WHAT IS BEING ASKED
Transcribe each entry so that nothing differs from the original.

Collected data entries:

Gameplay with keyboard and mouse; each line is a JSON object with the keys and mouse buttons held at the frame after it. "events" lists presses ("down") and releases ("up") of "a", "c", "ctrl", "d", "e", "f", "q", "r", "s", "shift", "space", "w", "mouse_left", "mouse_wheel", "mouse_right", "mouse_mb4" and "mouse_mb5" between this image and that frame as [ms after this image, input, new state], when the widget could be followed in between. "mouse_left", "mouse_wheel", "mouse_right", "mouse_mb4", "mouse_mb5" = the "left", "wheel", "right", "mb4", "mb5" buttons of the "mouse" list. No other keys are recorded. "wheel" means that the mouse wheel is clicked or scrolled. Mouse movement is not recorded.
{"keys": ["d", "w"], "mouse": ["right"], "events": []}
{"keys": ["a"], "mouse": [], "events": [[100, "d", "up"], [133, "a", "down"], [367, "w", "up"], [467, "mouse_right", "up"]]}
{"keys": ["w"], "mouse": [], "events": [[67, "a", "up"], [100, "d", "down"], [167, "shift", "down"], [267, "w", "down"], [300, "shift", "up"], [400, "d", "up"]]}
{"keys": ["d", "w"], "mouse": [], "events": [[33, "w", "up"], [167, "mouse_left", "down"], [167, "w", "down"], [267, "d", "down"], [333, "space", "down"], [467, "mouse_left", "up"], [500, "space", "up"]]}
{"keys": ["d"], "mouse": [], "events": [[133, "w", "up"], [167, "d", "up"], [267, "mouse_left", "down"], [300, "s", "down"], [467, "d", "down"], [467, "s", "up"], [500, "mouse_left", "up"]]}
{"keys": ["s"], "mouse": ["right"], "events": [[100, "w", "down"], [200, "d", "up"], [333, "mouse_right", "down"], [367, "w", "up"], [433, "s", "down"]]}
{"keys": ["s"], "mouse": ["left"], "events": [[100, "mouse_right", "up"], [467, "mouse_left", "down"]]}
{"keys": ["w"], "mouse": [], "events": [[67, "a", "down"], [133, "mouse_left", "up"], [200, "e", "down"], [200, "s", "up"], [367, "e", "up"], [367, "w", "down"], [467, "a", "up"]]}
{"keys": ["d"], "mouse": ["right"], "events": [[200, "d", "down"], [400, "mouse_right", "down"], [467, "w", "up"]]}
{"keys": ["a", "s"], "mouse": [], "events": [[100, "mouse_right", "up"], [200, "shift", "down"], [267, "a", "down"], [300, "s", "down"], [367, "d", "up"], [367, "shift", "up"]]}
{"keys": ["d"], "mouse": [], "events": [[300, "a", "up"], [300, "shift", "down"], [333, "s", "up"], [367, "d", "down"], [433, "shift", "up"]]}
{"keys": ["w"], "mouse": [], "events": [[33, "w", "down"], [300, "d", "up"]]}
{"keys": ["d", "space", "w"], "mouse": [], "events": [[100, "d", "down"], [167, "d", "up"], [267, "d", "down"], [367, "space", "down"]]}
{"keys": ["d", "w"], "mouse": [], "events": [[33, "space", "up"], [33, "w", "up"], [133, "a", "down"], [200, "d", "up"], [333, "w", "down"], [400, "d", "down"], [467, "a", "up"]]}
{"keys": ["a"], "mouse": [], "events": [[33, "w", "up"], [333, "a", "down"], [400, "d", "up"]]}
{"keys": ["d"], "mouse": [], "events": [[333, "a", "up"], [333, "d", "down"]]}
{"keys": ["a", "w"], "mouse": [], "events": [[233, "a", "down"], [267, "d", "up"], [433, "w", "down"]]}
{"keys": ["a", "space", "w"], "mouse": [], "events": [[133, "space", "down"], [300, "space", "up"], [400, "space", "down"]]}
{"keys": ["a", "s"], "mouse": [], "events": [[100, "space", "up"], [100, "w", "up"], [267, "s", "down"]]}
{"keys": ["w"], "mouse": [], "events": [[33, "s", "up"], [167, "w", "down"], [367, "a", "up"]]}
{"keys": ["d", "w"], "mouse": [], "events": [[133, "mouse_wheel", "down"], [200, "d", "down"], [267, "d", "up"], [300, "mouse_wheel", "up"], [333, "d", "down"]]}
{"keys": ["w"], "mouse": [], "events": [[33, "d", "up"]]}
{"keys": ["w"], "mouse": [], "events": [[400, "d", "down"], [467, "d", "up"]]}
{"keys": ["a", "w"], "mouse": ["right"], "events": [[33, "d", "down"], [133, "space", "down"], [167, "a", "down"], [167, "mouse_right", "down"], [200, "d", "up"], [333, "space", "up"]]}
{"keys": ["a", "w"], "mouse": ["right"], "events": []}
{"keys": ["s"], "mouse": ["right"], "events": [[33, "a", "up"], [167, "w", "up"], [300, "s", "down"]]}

THE COMPLETED TASK
Gameplay with keyboard and mouse; each line is a JSON object with the keys and mouse buttons held at the frame after it. "events" lists presses ("down") and releases ("up") of "a", "c", "ctrl", "d", "e", "f", "q", "r", "s", "shift", "space", "w", "mouse_left", "mouse_wheel", "mouse_right", "mouse_mb4" and "mouse_mb5" between this image and that frame as [ms after this image, input, new state], when the widget could be followed in between. "mouse_left", "mouse_wheel", "mouse_right", "mouse_mb4", "mouse_mb5" = the "left", "wheel", "right", "mb4", "mb5" buttons of the "mouse" list. No other keys are recorded. "wheel" means that the mouse wheel is clicked or scrolled. Mouse movement is not recorded.
{"keys": ["d", "w"], "mouse": ["right"], "events": []}
{"keys": ["a"], "mouse": [], "events": [[100, "d", "up"], [133, "a", "down"], [367, "w", "up"], [467, "mouse_right", "up"]]}
{"keys": ["w"], "mouse": [], "events": [[67, "a", "up"], [100, "d", "down"], [167, "shift", "down"], [267, "w", "down"], [300, "shift", "up"], [400, "d", "up"]]}
{"keys": ["d", "w"], "mouse": [], "events": [[33, "w", "up"], [167, "mouse_left", "down"], [167, "w", "down"], [267, "d", "down"], [333, "space", "down"], [467, "mouse_left", "up"], [500, "space", "up"]]}
{"keys": ["d"], "mouse": [], "events": [[133, "w", "up"], [167, "d", "up"], [267, "mouse_left", "down"], [300, "s", "down"], [467, "d", "down"], [467, "s", "up"], [500, "mouse_left", "up"]]}
{"keys": ["s"], "mouse": ["right"], "events": [[100, "w", "down"], [200, "d", "up"], [333, "mouse_right", "down"], [367, "w", "up"], [433, "s", "down"]]}
{"keys": ["s"], "mouse": ["left"], "events": [[100, "mouse_right", "up"], [467, "mouse_left", "down"]]}
{"keys": ["w"], "mouse": [], "events": [[67, "a", "down"], [133, "mouse_left", "up"], [200, "e", "down"], [200, "s", "up"], [367, "e", "up"], [367, "w", "down"], [467, "a", "up"]]}
{"keys": ["d"], "mouse": ["right"], "events": [[200, "d", "down"], [400, "mouse_right", "down"], [467, "w", "up"]]}
{"keys": ["a", "s"], "mouse": [], "events": [[100, "mouse_right", "up"], [200, "shift", "down"], [267, "a", "down"], [300, "s", "down"], [367, "d", "up"], [367, "shift", "up"]]}
{"keys": ["d"], "mouse": [], "events": [[300, "a", "up"], [300, "shift", "down"], [333, "s", "up"], [367, "d", "down"], [433, "shift", "up"]]}
{"keys": ["w"], "mouse": [], "events": [[33, "w", "down"], [300, "d", "up"]]}
{"keys": ["d", "space", "w"], "mouse": [], "events": [[100, "d", "down"], [167, "d", "up"], [267, "d", "down"], [367, "space", "down"]]}
{"keys": ["d", "w"], "mouse": [], "events": [[33, "space", "up"], [33, "w", "up"], [133, "a", "down"], [200, "d", "up"], [333, "w", "down"], [400, "d", "down"], [467, "a", "up"]]}
{"keys": ["a"], "mouse": [], "events": [[33, "w", "up"], [333, "a", "down"], [400, "d", "up"]]}
{"keys": ["d"], "mouse": [], "events": [[333, "a", "up"], [333, "d", "down"]]}
{"keys": ["a", "w"], "mouse": [], "events": [[233, "a", "down"], [267, "d", "up"], [433, "w", "down"]]}
{"keys": ["a", "space", "w"], "mouse": [], "events": [[133, "space", "down"], [300, "space", "up"], [400, "space", "down"]]}
{"keys": ["a", "s"], "mouse": [], "events": [[100, "space", "up"], [100, "w", "up"], [267, "s", "down"]]}
{"keys": ["w"], "mouse": [], "events": [[33, "s", "up"], [167, "w", "down"], [367, "a", "up"]]}
{"keys": ["d", "w"], "mouse": [], "events": [[133, "mouse_wheel", "down"], [200, "d", "down"], [267, "d", "up"], [300, "mouse_wheel", "up"], [333, "d", "down"]]}
{"keys": ["w"], "mouse": [], "events": [[33, "d", "up"]]}
{"keys": ["w"], "mouse": [], "events": [[400, "d", "down"], [467, "d", "up"]]}
{"keys": ["a", "w"], "mouse": ["right"], "events": [[33, "d", "down"], [133, "space", "down"], [167, "a", "down"], [167, "mouse_right", "down"], [200, "d", "up"], [333, "space", "up"]]}
{"keys": ["a", "w"], "mouse": ["right"], "events": []}
{"keys": ["s"], "mouse": ["right"], "events": [[33, "a", "up"], [167, "w", "up"], [300, "s", "down"]]}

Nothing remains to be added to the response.